» Data in this exercise
───

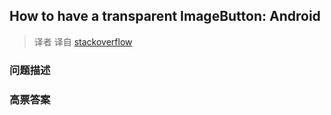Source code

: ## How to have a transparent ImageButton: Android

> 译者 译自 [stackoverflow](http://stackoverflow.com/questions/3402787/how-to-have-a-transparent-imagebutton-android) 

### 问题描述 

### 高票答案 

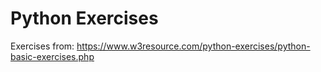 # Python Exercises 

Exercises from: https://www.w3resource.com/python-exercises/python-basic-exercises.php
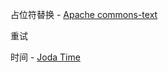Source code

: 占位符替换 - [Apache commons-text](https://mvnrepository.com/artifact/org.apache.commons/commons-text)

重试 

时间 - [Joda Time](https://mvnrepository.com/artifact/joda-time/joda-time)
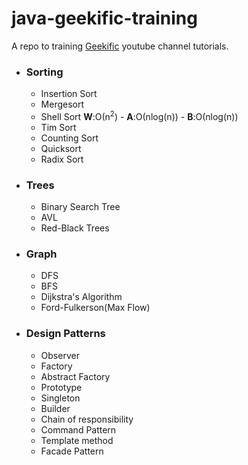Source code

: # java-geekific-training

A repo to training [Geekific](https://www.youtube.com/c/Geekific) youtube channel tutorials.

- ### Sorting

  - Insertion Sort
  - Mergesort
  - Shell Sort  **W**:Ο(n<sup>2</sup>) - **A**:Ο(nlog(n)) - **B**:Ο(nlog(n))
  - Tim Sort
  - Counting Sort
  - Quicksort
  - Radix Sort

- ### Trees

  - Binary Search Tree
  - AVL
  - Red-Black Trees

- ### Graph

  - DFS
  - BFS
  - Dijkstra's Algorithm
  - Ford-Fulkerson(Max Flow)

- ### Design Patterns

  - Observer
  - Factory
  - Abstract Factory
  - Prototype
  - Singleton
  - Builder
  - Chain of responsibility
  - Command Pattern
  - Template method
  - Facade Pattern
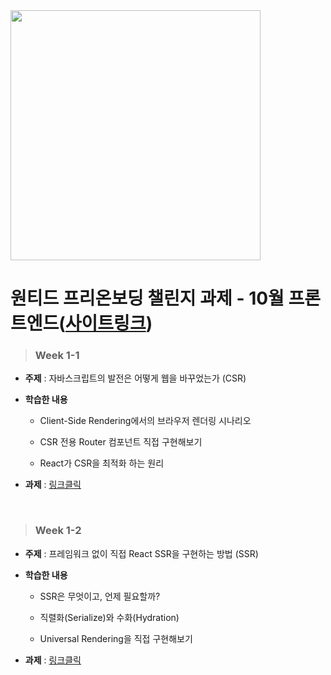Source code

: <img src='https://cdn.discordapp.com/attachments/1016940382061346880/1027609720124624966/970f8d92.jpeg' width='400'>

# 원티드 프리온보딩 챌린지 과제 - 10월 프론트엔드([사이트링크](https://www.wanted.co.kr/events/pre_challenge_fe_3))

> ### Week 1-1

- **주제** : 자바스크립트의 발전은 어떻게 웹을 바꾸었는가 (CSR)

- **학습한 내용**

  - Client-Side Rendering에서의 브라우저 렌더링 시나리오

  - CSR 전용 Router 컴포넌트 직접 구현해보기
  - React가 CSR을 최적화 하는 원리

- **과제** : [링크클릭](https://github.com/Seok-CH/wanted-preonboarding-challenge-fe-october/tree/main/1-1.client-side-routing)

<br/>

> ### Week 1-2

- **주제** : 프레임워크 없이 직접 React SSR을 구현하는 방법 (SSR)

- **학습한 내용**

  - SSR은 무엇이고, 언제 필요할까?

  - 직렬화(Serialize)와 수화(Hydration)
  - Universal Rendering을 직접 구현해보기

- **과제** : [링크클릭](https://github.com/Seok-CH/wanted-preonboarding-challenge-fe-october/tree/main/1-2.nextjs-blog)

───

» Exercise requirements
Lay out every line of source text from all the records above as a Markdown table with the columns Row and Line, numbering the rows and skipping blank lines. Leave the pictures out of your answer.

» Response to this task
| Row | Line |
|---|---|
| 1 | Source code |
| 2 | : ## How to have a transparent ImageButton: Android |
| 3 | > 译者 译自 [stackoverflow](http://stackoverflow.com/questions/3402787/how-to-have-a-transparent-imagebutton-android)  |
| 4 | ### 问题描述  |
| 5 | ### 高票答案  |
| 6 |  # Python Exercises  |
| 7 | Exercises from: https://www.w3resource.com/python-exercises/python-basic-exercises.php |
| 8 | Source code |
| 9 | : 占位符替换 - [Apache commons-text](https://mvnrepository.com/artifact/org.apache.commons/commons-text) |
| 10 | 重试  |
| 11 | 时间 - [Joda Time](https://mvnrepository.com/artifact/joda-time/joda-time) |
| 12 | Source code |
| 13 | : # java-geekific-training |
| 14 | A repo to training [Geekific](https://www.youtube.com/c/Geekific) youtube channel tutorials. |
| 15 | - ### Sorting |
| 16 |   - Insertion Sort |
| 17 |   - Mergesort |
| 18 |   - Shell Sort  **W**:Ο(n<sup>2</sup>) - **A**:Ο(nlog(n)) - **B**:Ο(nlog(n)) |
| 19 |   - Tim Sort |
| 20 |   - Counting Sort |
| 21 |   - Quicksort |
| 22 |   - Radix Sort |
| 23 | - ### Trees |
| 24 |   - Binary Search Tree |
| 25 |   - AVL |
| 26 |   - Red-Black Trees |
| 27 | - ### Graph |
| 28 |   - DFS |
| 29 |   - BFS |
| 30 |   - Dijkstra's Algorithm |
| 31 |   - Ford-Fulkerson(Max Flow) |
| 32 | - ### Design Patterns |
| 33 |   - Observer |
| 34 |   - Factory |
| 35 |   - Abstract Factory |
| 36 |   - Prototype |
| 37 |   - Singleton |
| 38 |   - Builder |
| 39 |   - Chain of responsibility |
| 40 |   - Command Pattern |
| 41 |   - Template method |
| 42 |   - Facade Pattern |
| 43 | Source code |
| 44 | : <img src='https://cdn.discordapp.com/attachments/1016940382061346880/1027609720124624966/970f8d92.jpeg' width='400'> |
| 45 | # 원티드 프리온보딩 챌린지 과제 - 10월 프론트엔드([사이트링크](https://www.wanted.co.kr/events/pre_challenge_fe_3)) |
| 46 | > ### Week 1-1 |
| 47 | - **주제** : 자바스크립트의 발전은 어떻게 웹을 바꾸었는가 (CSR) |
| 48 | - **학습한 내용** |
| 49 |   - Client-Side Rendering에서의 브라우저 렌더링 시나리오 |
| 50 |   - CSR 전용 Router 컴포넌트 직접 구현해보기 |
| 51 |   - React가 CSR을 최적화 하는 원리 |
| 52 | - **과제** : [링크클릭](https://github.com/Seok-CH/wanted-preonboarding-challenge-fe-october/tree/main/1-1.client-side-routing) |
| 53 | <br/> |
| 54 | > ### Week 1-2 |
| 55 | - **주제** : 프레임워크 없이 직접 React SSR을 구현하는 방법 (SSR) |
| 56 | - **학습한 내용** |
| 57 |   - SSR은 무엇이고, 언제 필요할까? |
| 58 |   - 직렬화(Serialize)와 수화(Hydration) |
| 59 |   - Universal Rendering을 직접 구현해보기 |
| 60 | - **과제** : [링크클릭](https://github.com/Seok-CH/wanted-preonboarding-challenge-fe-october/tree/main/1-2.nextjs-blog) |